The Bad and The Ugly

This is where I descend into rant mode, so be warned...

The Tower of Babel

Nothing in SystemVerilog is new under the sun, everything has been magpied from elsewhere: assertions are based on Sugar; OOP sort of follows C++; and other bits and pieces from OpenVera, Superlog and other things I can't quite remember. This leaves the whole SystemVerilog thing looking a bit un-integrated (or uneven, or inconsistent) to me. In most places you use begin-end, other places you use curly brackets. In most places you finish lines off with a semi-colon, in constraint blocks you don't. While in some cases this is not too bad and is perfectly understandable (for example, the PSL), for the most part it just feels a bit of a hodge-podge mish-mash in places.

Classes

OK, I can see how this might get slightly controversial, and maybe this is more related to the inconsistency I've already noted, but I think that object orientated programming has been kludged into SystemVerilog. And it's an ugly kludge.

The amount of hoops that need to be jumped through just to use a class in SystemVerilog that wiggles a few pins, and keeping it reusable is crazy! First, define an interface, give it a clocking block and a modport, throw the handle to the interface all around the place, instanciate your classes, interfaces, and DUT, and probably a few other things that I've forgotten too.
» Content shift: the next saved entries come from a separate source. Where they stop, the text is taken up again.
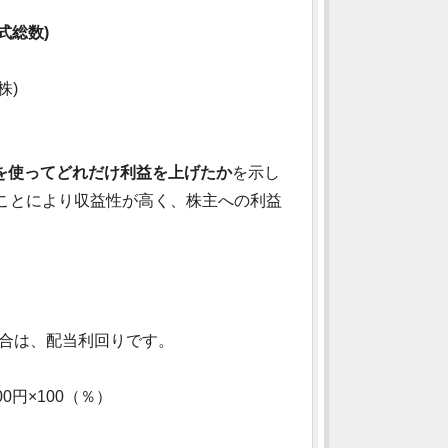
式総数)
株)
を使ってどれだけ利益を上げたか
を示し
ことにより収益性が高く、株主への利益
割合は、配当利回りです。
00円×100（％）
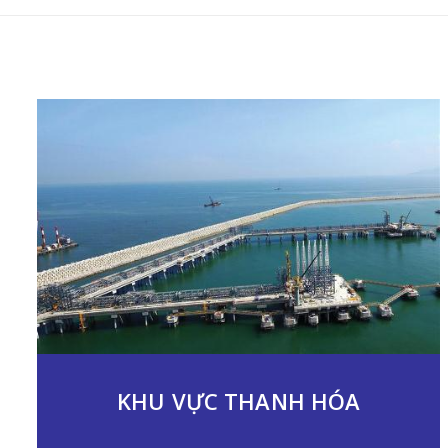
KHU VỰC THANH HÓA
OK, so you only have to do all this once, but it seems ugly and unintuitive. The concurrency that's an essential feature of an HDL is lost for classes and has to be regained again by forking a .run() method on all your classes. The connectivity that's an essential feature of an HDL is lost and has to be faked by using references to interfaces though which pins are accessed. Crazy.

Could us poor hardware engineers not be introduced to the benefits of object orientated programming in a gentler way? Why can't modules not be our 'classes', and be inhierited as well as being instantiated? I've a nagging feeling that I'm missing something huge about the way OOP needs to be implemented, and that maybe it had to be done that way - I'd love to know why.

A Few Features More


Overall, I'm genuinely excited by some of the possiblities that SystemVerilog has opened up to our verification setups. I plan to try out some of these things in our current testbench and report on the progress - I won't be changing it to a class-based architecture any time soon though!